Sorry Seth, Smart Sampling Works
- January 14, 2015
“If you survey 10,000 of your customers by email and 200 reply, what will you learn from the responses?” asks Seth Godin on his blog. “You will probably not get a statistically accurate presentation of how your customers feel. What you will get is an accurate understanding of how customers who answer email surveys feel.”
So don’t do research? Silly solution! The key is to do the most rigorous sampling that you can.
The problem he points to is a real one: samples certainly can be biased. For example, those who volunteer to take political surveys are not perfectly representative of the entire voting population. But that doesn’t mean it’s impossible to do accurate election polling. All that’s required to make sure your sample isn’t biased or misleading is expertise in dealing with this thorny issue.

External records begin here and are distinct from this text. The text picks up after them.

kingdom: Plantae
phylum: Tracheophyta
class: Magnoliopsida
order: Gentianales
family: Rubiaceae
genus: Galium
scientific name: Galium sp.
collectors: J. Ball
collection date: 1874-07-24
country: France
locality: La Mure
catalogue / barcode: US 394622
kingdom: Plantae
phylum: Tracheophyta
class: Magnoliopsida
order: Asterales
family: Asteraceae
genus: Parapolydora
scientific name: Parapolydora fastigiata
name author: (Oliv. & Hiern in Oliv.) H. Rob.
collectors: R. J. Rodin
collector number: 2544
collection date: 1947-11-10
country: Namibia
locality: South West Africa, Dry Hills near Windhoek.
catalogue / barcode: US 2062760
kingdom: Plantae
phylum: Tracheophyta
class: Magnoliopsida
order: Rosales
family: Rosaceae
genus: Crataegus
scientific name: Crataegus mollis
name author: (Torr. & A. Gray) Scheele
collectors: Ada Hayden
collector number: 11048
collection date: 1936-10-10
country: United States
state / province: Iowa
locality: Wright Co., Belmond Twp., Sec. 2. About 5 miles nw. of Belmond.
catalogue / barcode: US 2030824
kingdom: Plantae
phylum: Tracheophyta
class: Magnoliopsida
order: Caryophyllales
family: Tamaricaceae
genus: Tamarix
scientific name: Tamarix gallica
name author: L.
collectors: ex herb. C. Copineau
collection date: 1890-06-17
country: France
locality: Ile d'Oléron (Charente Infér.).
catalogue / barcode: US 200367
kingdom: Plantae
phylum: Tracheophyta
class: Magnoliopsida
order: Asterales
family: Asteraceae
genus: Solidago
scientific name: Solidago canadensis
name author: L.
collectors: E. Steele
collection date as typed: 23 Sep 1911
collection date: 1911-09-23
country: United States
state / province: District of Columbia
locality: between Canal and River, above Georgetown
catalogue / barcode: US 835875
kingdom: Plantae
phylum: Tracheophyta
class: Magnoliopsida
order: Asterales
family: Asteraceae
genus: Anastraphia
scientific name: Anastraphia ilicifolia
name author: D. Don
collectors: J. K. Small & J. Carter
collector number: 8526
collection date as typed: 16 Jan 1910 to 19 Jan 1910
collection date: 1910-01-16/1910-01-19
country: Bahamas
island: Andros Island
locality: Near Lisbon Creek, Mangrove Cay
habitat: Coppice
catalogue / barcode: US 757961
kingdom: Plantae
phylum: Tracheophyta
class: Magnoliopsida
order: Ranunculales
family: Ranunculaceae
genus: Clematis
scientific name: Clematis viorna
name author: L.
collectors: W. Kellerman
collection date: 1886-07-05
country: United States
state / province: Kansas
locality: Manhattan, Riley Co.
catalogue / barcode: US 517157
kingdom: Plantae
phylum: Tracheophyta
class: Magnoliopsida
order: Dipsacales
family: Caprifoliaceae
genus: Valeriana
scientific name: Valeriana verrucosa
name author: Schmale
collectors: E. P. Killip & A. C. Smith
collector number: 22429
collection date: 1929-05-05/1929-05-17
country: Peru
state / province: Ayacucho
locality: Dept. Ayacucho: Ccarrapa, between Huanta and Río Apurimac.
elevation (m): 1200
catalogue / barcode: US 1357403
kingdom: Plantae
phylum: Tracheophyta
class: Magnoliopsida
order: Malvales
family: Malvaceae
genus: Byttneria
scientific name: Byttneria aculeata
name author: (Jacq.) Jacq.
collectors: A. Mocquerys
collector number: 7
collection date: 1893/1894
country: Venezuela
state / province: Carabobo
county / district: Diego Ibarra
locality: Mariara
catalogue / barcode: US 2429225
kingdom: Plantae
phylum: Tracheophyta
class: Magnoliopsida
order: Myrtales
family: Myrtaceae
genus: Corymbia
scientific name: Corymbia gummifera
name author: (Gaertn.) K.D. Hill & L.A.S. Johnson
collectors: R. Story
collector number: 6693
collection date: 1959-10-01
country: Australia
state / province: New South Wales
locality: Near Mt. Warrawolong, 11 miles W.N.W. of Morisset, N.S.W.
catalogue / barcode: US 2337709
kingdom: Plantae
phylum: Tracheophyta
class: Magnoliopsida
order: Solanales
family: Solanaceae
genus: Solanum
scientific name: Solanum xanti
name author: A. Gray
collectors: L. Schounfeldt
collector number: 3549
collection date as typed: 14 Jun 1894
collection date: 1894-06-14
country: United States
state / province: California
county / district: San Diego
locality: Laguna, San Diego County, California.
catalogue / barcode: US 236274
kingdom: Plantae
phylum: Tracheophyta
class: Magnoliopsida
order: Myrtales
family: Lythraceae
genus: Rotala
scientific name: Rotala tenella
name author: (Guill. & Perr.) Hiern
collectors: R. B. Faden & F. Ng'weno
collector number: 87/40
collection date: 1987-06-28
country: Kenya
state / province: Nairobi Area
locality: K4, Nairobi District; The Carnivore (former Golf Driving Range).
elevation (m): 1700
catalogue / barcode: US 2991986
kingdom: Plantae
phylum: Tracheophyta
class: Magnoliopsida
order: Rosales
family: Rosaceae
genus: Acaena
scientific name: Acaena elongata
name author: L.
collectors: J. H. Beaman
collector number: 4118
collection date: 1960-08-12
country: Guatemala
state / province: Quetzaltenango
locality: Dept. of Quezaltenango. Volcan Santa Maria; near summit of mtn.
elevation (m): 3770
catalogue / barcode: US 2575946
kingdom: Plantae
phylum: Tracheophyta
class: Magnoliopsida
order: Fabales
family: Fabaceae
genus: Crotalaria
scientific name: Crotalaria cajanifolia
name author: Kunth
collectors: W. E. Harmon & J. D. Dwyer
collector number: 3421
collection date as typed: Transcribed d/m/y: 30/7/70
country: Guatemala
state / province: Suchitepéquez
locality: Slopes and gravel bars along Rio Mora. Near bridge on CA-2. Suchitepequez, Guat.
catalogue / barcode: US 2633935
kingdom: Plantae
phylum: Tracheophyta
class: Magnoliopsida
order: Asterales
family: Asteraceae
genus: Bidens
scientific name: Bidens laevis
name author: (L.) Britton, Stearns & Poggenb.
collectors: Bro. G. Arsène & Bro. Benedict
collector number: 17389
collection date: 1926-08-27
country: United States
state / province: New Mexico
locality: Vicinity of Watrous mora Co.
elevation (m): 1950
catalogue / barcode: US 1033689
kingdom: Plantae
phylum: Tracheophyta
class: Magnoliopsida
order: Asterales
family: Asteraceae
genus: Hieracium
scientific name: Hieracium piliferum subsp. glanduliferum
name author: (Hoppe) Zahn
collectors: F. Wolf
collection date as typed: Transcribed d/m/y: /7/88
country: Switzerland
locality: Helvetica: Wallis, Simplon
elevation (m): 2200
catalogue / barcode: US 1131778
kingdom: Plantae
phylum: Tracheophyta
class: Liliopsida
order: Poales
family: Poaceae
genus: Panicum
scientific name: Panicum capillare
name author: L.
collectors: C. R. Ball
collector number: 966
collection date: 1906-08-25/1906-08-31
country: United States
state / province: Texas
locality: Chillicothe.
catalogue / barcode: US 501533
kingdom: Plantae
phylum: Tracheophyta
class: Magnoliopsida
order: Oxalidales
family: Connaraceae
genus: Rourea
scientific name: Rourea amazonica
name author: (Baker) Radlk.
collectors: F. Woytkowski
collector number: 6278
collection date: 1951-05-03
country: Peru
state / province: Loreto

While some ivory tower statisticians continue to bemoan the death of the true probability sample, those of us living in the real world have had to mourn and move on. Whether for political polling or market research, practitioners have largely replaced random samples with quota samples to compensate for the wild variance in response rates by different types of people.
The outcome of a good quota sample is one that accurately represents the population you’re studying on important controlled variables. In many cases, you may need to control for more than just demographics to make sure you’re representing different groups in the right proportion. For example, if you want to understand the gaming market, you can find out from other sources how many households own an Xbox and how many own a PS4 and recruit within your smaller study accordingly.
Some companies (but not enough) have also begun to optimize their survey instruments to allow smartphone-reliant consumers to readily participate. How the questions are displayed on a device, and more importantly, how long and complex the survey is can trigger another form of non-response bias among a systematically biased subset of the population. Simply capturing the right demographics, but not capturing the right types of technology users within those demographics, will not a representative sample yield.
Careful consideration of the invitation content can mitigate further issues of self-selection bias. Stating the client or topic can sometimes boost response rates (if it’s a fun or interesting topic) or lower them (if it’s an embarrassing or boring one), but either way it will introduce bias into the sample, so we recommend more general topic references when asking for participation. We also recommend generic incentives (for example, don’t use a gift certificate to your client’s store) to make sure you’re not getting a sample that’s biased toward those who already love your client’s brand.
Seth warns that Yelp raters “are not the same as people who buy from you”. It’s true that such a biased sample can’t provide a fair understanding of your performance, and certainly can’t replace a rigorously sampled customer satisfaction survey. But Yelp reviews ARE an influential form of word of mouth available to your broad customer base which you ought to make yourself aware of. Moreover, when combined with properly sampled customer experience survey data, digital ratings can in fact increase the predictive power of your research.
Long story short, it’s perfectly possible to get a sufficiently representative sample in the digital age: all it requires is smart thinking about the population you’re trying to understand and experienced researchers who understand how to get to them.
Often Seth is right on the money…just not this time.